Another of the night’s highlights was Mason Nunemaker’s piece on the conflict between love and sex that can plague gay youth, yearning for a relationship where “holding hands doesn’t immediately become a handjob.” Despite a subdued performance, Nunemaker promises to be a slam poet who transcends the stock hand gestures and heavy-handed morality. This poem, of course, threw new light on the following reader, whose flash piece on a fraternal relationship complicated by incest was made even creepier by its reader’s refusal to look at the audience. Again, such is the nature of the open mic.

Despite the range of talent and performance skills, Hazel & Wren’s Words at WAM was one of the most successful, enjoyable, and, again, diverse open mics MCB has attended in years. In fact, it’s because of that range that we go to open mics. If we expected everything to be a brilliant, finely composed piece of work, we’d probably attend a professional reading. The open mic is a learning experience, as well as a chance to meet writers like yourself, writers who are just starting out, or writers who’ve been doing this for much longer than you (or simply have a better knack for it). Everyone has something to share, and everyone has something to learn. You just have to listen. If you don’t listen, it’s nothing but yelling, muttering, strangely inflected syllables, out of sync rhythms, and crinkling pages as our work trembles in our hands. That’s the other thing—it didn’t matter who you were, or what you read. If you were onstage, the pages in your hands were shaking. That, if nothing else, teaches us all we need to know about our foolish and consuming passion, as well as why we need to get over ourselves and share it.
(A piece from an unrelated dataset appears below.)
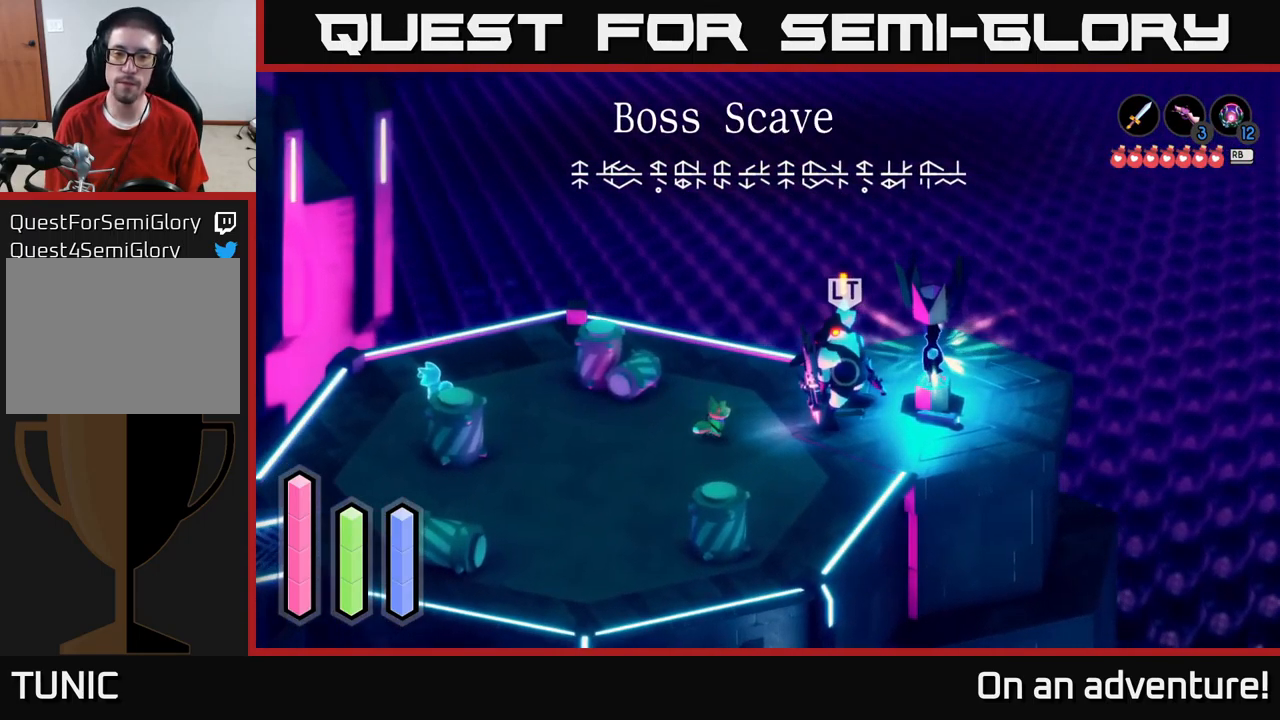
{"buttons": [], "left_stick": "center", "right_stick": "center", "events": [[134, "left_stick", "right"], [167, "X", "down"], [250, "X", "up"], [350, "A", "up"], [367, "left_stick", "center"], [434, "X", "down"], [450, "X", "up"]]}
Visit Hazel & Wren’s website to see all they’ve got going on, as well as a detailed calendar of the city’s literary events. And don’t forget about the Weisman and the WAM Collective, who made the event possible.

Photo by visual.dichotomy

***
1: This happened, several years ago, at Kieran’s. Granted, he proceeded to perform afterward, but MCB has no memory of the song, or even what instrument he played.

2: Please assume, in all reviews and literary correspondence, that “heart” is used henceforth in the lazy, cliché, metaphorical sense.

3: MCB dares anyone to read Timothy Otte’s “Lord of Darkness, Empress of Sand” without picking out its delightful echoes of The Waste Land.

4: A performance MCB will never forget, in the good way.

5: The second of which was when Lightsey Darst—the night’s other featured performer—began to shrink away from the microphone while various members of the audience, scattered about the room, began to read different parts of the same poem. While the poem itself was difficult to comprehend, MCB would like to think this doesn’t matter. As Darst’s readers got up and moved around the room, reading at times individually and at times together, MCB sat back and listened to the voices and the poetic fragments, a giving-yourself-over-to-literature experience that we rarely get.